**Aim of the task**
Scan the records below and report how many lines contain the word "хүлээлгэн", giving the number by itself.

(Collected data)
=== Section Start ===
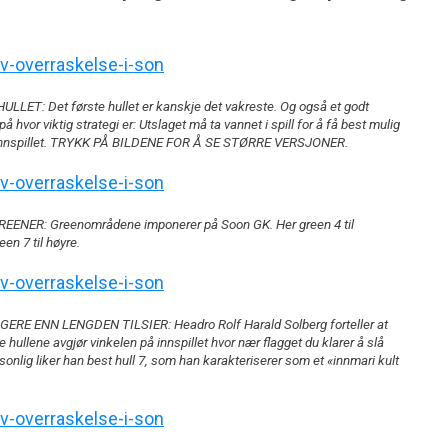
LET: Det første hullet er kanskje det vakreste. Og også et godt
 hvor viktig strategi er: Utslaget må ta vannet i spill for å få best mulig
 innspillet. TRYKK PÅ BILDENE FOR Å SE STØRRE VERSJONER.
EENER: Greenområdene imponerer på Soon GK. Her green 4 til
een 7 til høyre.
ERE ENN LENGDEN TILSIER: Headro Rolf Harald Solberg forteller at
e hullene avgjør vinkelen på innspillet hvor nær flagget du klarer å slå
rsonlig liker han best hull 7, som han karakteriserer som et «innmari kult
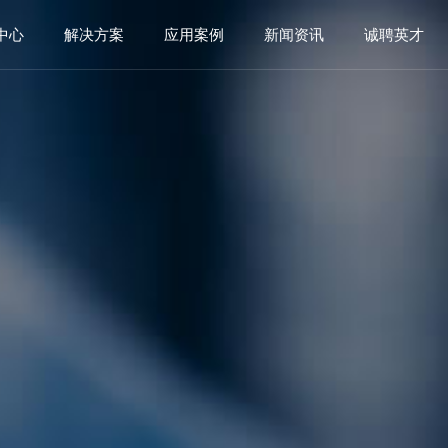
中心
解决方案
应用案例
新闻资讯
诚聘英才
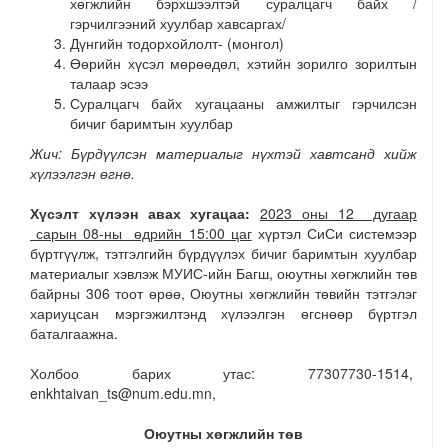
хөгжлийн бэрхшээлтэй суралцагч байх /
гэрчилгээний хуулбар хавсаргах/
Дүнгийн тодорхойлолт- (монгол)
Өөрийн хүсэл мөрөөдөл, хэтийн зорилго зорилтын
талаар эсээ
Суралцагч байх хугацааны амжилтыг гэрчилсэн
бичиг баримтын хуулбар
Жич: Бүрдүүлсэн материалыг нүхтэй хавтсанд хийж
хүлээлгэн өгнө.
Хүсэлт хүлээн авах хугацаа:
2023 оны 12 дугаар
сарын 08-ны өдрийн 15:00 цаг
хүртэл СиСи системээр
бүртгүүлж, тэтгэлгийн бүрдүүлэх бичиг баримтын хуулбар
материалыг хэвлэж МУИС-ийн Багш, оюутны хөгжлийн төв
байрны 306 тоот өрөө, Оюутны хөгжлийн төвийн тэтгэлэг
хариуцсан мэргэжилтэнд хүлээлгэн өгснөөр бүртгэл
баталгаажна.
Холбоо барих утас: 77307730-1514,
enkhtaivan_ts@num.edu.mn,
Оюутны хөгжлийн төв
=== Section End ===
**Written response**
2